Fruit fly can be an issue in spring, especially with thin-skinned navel oranges. Keep their numbers in check by using organic baits such as Eco-lure or Wild May. 

Scale - control with Eco-oil or Pest Oil.

Queensland fruit fly – use a fruit fly lure program, such as Eco-lure. Reduce threat by not leaving fruit on the tree beyond maturity.

Bronze orange bug - may reduce fruit production. Remove by hand before populations explode.

Citrus leaf miner - can damage new growth. Prune off affected shoots and spray regularly with Eco-oil or Pest Oil.

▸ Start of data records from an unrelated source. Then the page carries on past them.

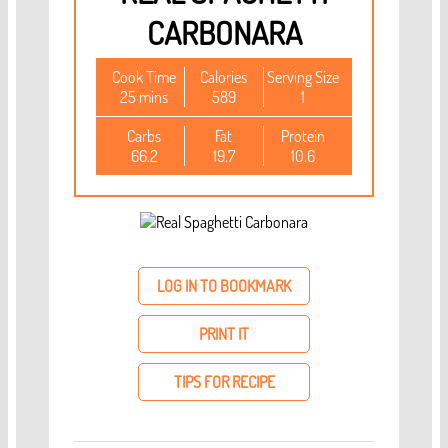
CARBONARA
Cook Time
Calories
Serving Size
25 mins
589
1
Carbs
Fat
Protein
66.2
19.7
10.6
LOG IN TO BOOKMARK
PRINT IT
TIPS FOR RECIPE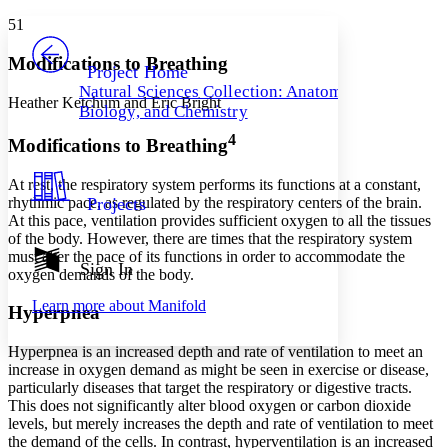
Yours
Serif
Sans-serif
TEXT
51
PROJECT
Others
Decrease font size
Increase font size
Modifications to Breathing
Project Home
Natural Sciences Collection: Anatomy,
Decrease font size
Increase font size
Heather Ketchum and Eric Bright
Biology, and Chemistry
Your highlights
Color Scheme
4
Modifications to Breathing
Resources
Light
At rest, the respiratory system performs its functions at a constant,
rhythmic pace, as regulated by the respiratory centers of the brain.
Projects
Dark
At this pace, ventilation provides sufficient oxygen to all the tissues
Show all
of the body. However, there are times that the respiratory system
Annotation contrast
must alter the pace of its functions in order to accommodate the
Show all
Hide all
Sign In
Low
abc
oxygen demands of the body.
High
abc
Learn more about
Manifold
Hyperpnea
Margins
Hyperpnea
is an increased depth and rate of ventilation to meet an
increase in oxygen demand as might be seen in exercise or disease,
particularly diseases that target the respiratory or digestive tracts.
This does not significantly alter blood oxygen or carbon dioxide
Increase text margins
Decrease text margins
levels, but merely increases the depth and rate of ventilation to meet
the demand of the cells. In contrast,
hyperventilation
is an increased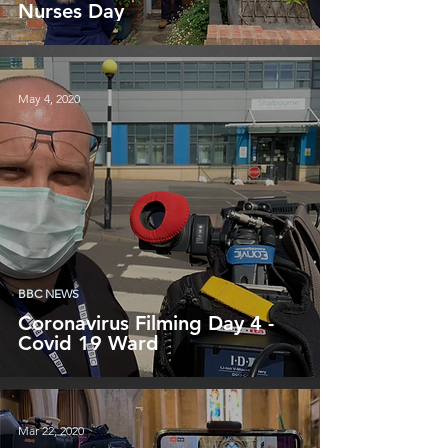
Nurses Day
May 4, 2020
BBC NEWS
Coronavirus Filming Day 4 -
Covid 19 Ward
Mar 22, 2020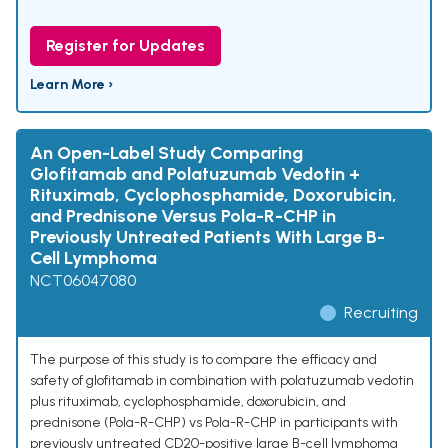
Register for Updates
Learn More ›
An Open-Label Study Comparing
Glofitamab and Polatuzumab Vedotin +
Rituximab, Cyclophosphamide, Doxorubicin,
and Prednisone Versus Pola-R-CHP in
Previously Untreated Patients With Large B-
Cell Lymphoma
NCT06047080
Recruiting
The purpose of this study is to compare the efficacy and
safety of glofitamab in combination with polatuzumab vedotin
plus rituximab, cyclophosphamide, doxorubicin, and
prednisone (Pola-R-CHP) vs Pola-R-CHP in participants with
previously untreated CD20-positive large B-cell lymphoma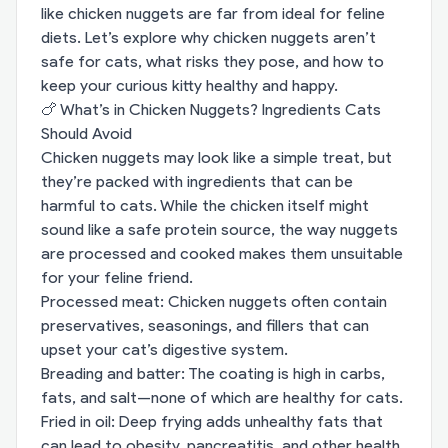
like chicken nuggets are far from ideal for feline
diets. Let’s explore why chicken nuggets aren’t
safe for cats, what risks they pose, and how to
keep your curious kitty healthy and happy.
🍗 What’s in Chicken Nuggets? Ingredients Cats
Should Avoid
Chicken nuggets may look like a simple treat, but
they’re packed with ingredients that can be
harmful to cats. While the chicken itself might
sound like a safe protein source, the way nuggets
are processed and cooked makes them unsuitable
for your feline friend.
Processed meat: Chicken nuggets often contain
preservatives, seasonings, and fillers that can
upset your cat’s digestive system.
Breading and batter: The coating is high in carbs,
fats, and salt—none of which are healthy for cats.
Fried in oil: Deep frying adds unhealthy fats that
can lead to obesity, pancreatitis, and other health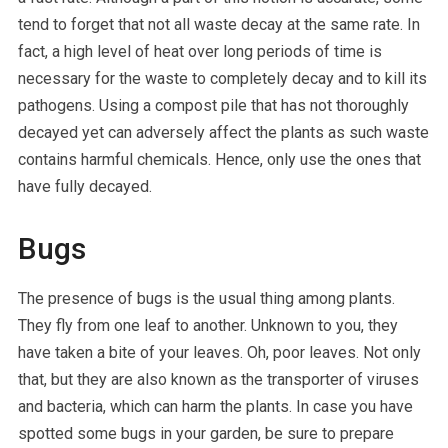
tend to forget that not all waste decay at the same rate. In
fact, a high level of heat over long periods of time is
necessary for the waste to completely decay and to kill its
pathogens. Using a compost pile that has not thoroughly
decayed yet can adversely affect the plants as such waste
contains harmful chemicals. Hence, only use the ones that
have fully decayed.
Bugs
The presence of bugs is the usual thing among plants.
They fly from one leaf to another. Unknown to you, they
have taken a bite of your leaves. Oh, poor leaves. Not only
that, but they are also known as the transporter of viruses
and bacteria, which can harm the plants. In case you have
spotted some bugs in your garden, be sure to prepare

By having a number of varieties growing, oranges can be picked, fresh from the tree, for more than half the year. Here are our favourites:

Joppa: brought here by the First Fleet, this is an underrated backyard orange. The tree is a strong grower, producing mid-winter fruit that is flavourful and juicy, with only a few seeds. It crops consistently every year.

Washington navel: matures in May and June. The fruit holds on the tree for several months. In some coastal areas excessive summer fruit drop results in poor harvests so a better choice for inland gardeners.

Valencia: matures in September and October. Fruit will remain on the tree for six months if not damaged by fruit fly or black spot. Mainly grown commercially for juicing. Best for frosty areas.

Blood oranges: Choose ‘Arnold Blood’, found by Mike Arnold in South Australia. This variety produces a good red pigmentation in Sydney and coastal climates, although colour is best where differences between day and night temperatures are greatest. The small fruit ripens mid-winter and has a distinctive tang. The tree is small and bushy – good for pots or a small garden.

Seville: the marmalade orange, with bitter, flattish fruit. Ripens mid-winter.

Cara Cara: a pink-fleshed navel orange.

Washington Navel: a relatively compact tree that bears large, sweet oranges. Ripens early winter.